▶ **Exercise description**
Return every line from the records below that has the word "right".

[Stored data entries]
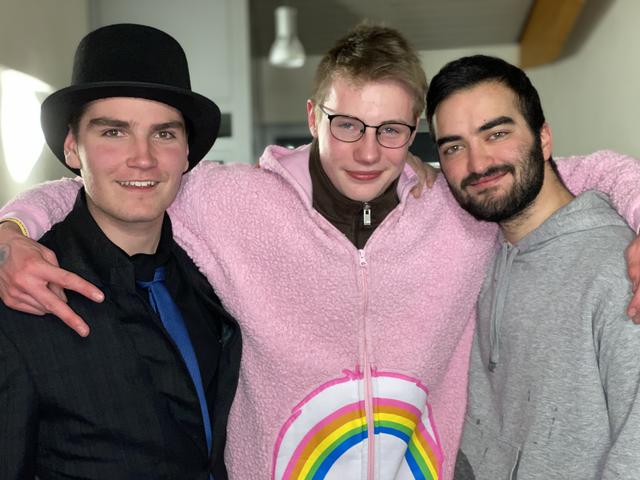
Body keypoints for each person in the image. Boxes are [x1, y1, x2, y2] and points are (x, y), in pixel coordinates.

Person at [1, 24, 640, 479]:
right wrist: (11, 231)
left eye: (391, 130)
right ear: (314, 117)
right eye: (347, 125)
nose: (368, 152)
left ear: (415, 131)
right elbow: (108, 185)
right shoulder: (228, 201)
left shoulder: (457, 204)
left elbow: (572, 173)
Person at [0, 24, 241, 479]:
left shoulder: (212, 273)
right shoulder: (20, 297)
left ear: (186, 154)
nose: (143, 158)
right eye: (114, 132)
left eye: (164, 134)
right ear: (73, 149)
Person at [426, 55, 640, 478]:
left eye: (497, 133)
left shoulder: (619, 267)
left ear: (543, 138)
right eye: (454, 147)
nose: (478, 164)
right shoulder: (474, 252)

▶ **Answer for this exercise**
right wrist: (11, 231)
right ear: (314, 117)
right eye: (347, 125)
right elbow: (108, 185)
right shoulder: (228, 201)
right shoulder: (20, 297)
right eye: (114, 132)
right ear: (73, 149)
right eye: (454, 147)
right shoulder: (474, 252)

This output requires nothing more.